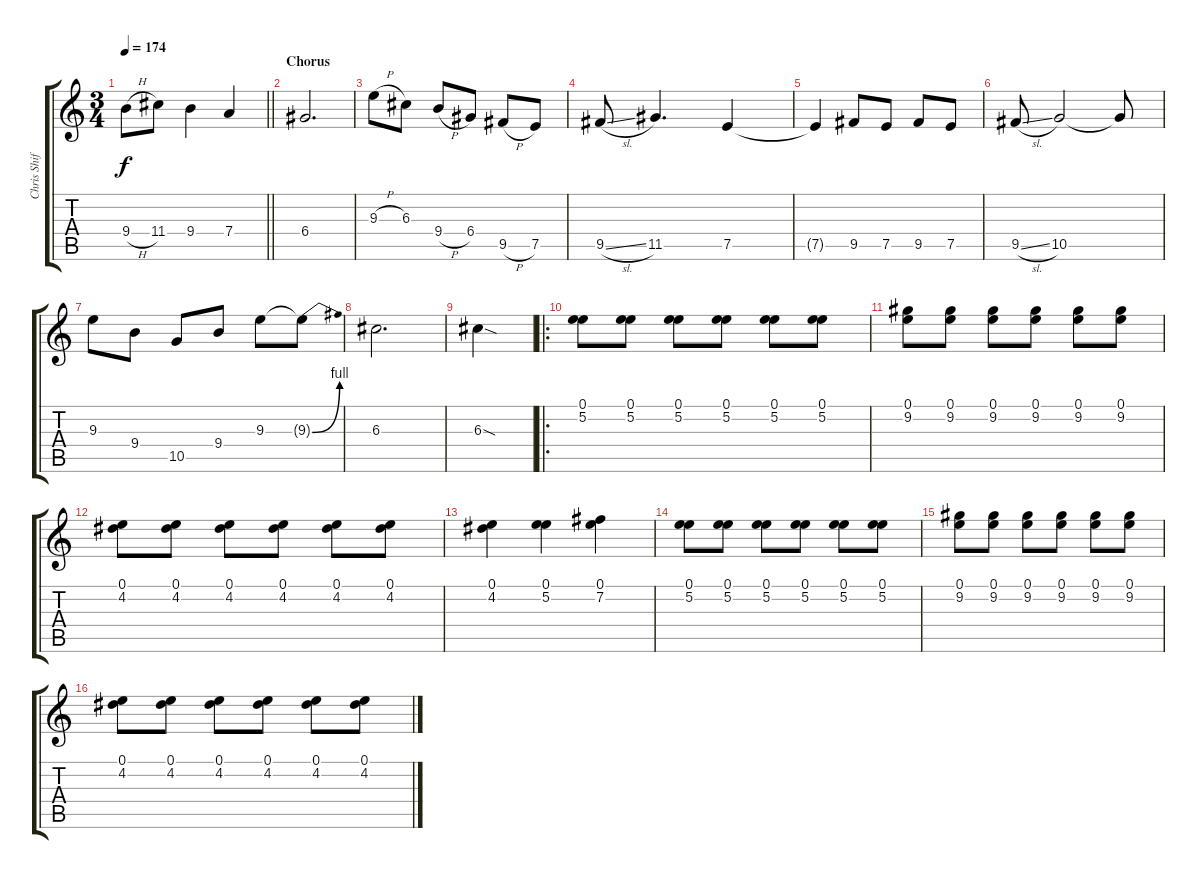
\track ("Chris Shifflet - Lead Guitar" "Chris Shif") {instrument overdrivenguitar}
\staff {score tabs}
\tuning (E4 B3 G3 D3 A2 E2) {hide}
\ts (3 4)
\tempo 174
\clef g2
\barLineRight lightlight
\ks c
9.4{h}.8{dy f} 11.4.8 9.4.4 7.4.4 |
\section ("" "Chorus")
6.4.2{d} |
9.3{h}.8 6.3.8 9.4{h}.8 6.4.8 9.5{h}.8 7.5.8 |
9.5{sl}.8 11.5.4{d} 7.5.4 |
7.5{t}.4 9.5.8 7.5.8 9.5.8 7.5.8 |
9.5{sl}.8 10.5.2 10.5{t}.8 |
9.3.8 9.4.8 10.5.8 9.4.8 9.3.8 9.3{be (bend 0 0 60 4) t}.8 |
6.3.2{d} |
6.3{sod}.4 |
\ro
(0.1 5.2).8 (0.1 5.2).8 (0.1 5.2).8 (0.1 5.2).8 (0.1 5.2).8 (0.1 5.2).8 |
(0.1 9.2).8 (0.1 9.2).8 (0.1 9.2).8 (0.1 9.2).8 (0.1 9.2).8 (0.1 9.2).8 |
(0.1 4.2).8 (0.1 4.2).8 (0.1 4.2).8 (0.1 4.2).8 (0.1 4.2).8 (0.1 4.2).8 |
(0.1 4.2).4 (0.1 5.2).4 (0.1 7.2).4 |
(0.1 5.2).8 (0.1 5.2).8 (0.1 5.2).8 (0.1 5.2).8 (0.1 5.2).8 (0.1 5.2).8 |
(0.1 9.2).8 (0.1 9.2).8 (0.1 9.2).8 (0.1 9.2).8 (0.1 9.2).8 (0.1 9.2).8 |
(0.1 4.2).8 (0.1 4.2).8 (0.1 4.2).8 (0.1 4.2).8 (0.1 4.2).8 (0.1 4.2).8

###

WHAT IS NEEDED
Print every one of the lines above verbatim, leaving out the picture.

EXERCISE RESPONSE
\track ("Chris Shifflet - Lead Guitar" "Chris Shif") {instrument overdrivenguitar}
\staff {score tabs}
\tuning (E4 B3 G3 D3 A2 E2) {hide}
\ts (3 4)
\tempo 174
\clef g2
\barLineRight lightlight
\ks c
9.4{h}.8{dy f} 11.4.8 9.4.4 7.4.4 |
\section ("" "Chorus")
6.4.2{d} |
9.3{h}.8 6.3.8 9.4{h}.8 6.4.8 9.5{h}.8 7.5.8 |
9.5{sl}.8 11.5.4{d} 7.5.4 |
7.5{t}.4 9.5.8 7.5.8 9.5.8 7.5.8 |
9.5{sl}.8 10.5.2 10.5{t}.8 |
9.3.8 9.4.8 10.5.8 9.4.8 9.3.8 9.3{be (bend 0 0 60 4) t}.8 |
6.3.2{d} |
6.3{sod}.4 |
\ro
(0.1 5.2).8 (0.1 5.2).8 (0.1 5.2).8 (0.1 5.2).8 (0.1 5.2).8 (0.1 5.2).8 |
(0.1 9.2).8 (0.1 9.2).8 (0.1 9.2).8 (0.1 9.2).8 (0.1 9.2).8 (0.1 9.2).8 |
(0.1 4.2).8 (0.1 4.2).8 (0.1 4.2).8 (0.1 4.2).8 (0.1 4.2).8 (0.1 4.2).8 |
(0.1 4.2).4 (0.1 5.2).4 (0.1 7.2).4 |
(0.1 5.2).8 (0.1 5.2).8 (0.1 5.2).8 (0.1 5.2).8 (0.1 5.2).8 (0.1 5.2).8 |
(0.1 9.2).8 (0.1 9.2).8 (0.1 9.2).8 (0.1 9.2).8 (0.1 9.2).8 (0.1 9.2).8 |
(0.1 4.2).8 (0.1 4.2).8 (0.1 4.2).8 (0.1 4.2).8 (0.1 4.2).8 (0.1 4.2).8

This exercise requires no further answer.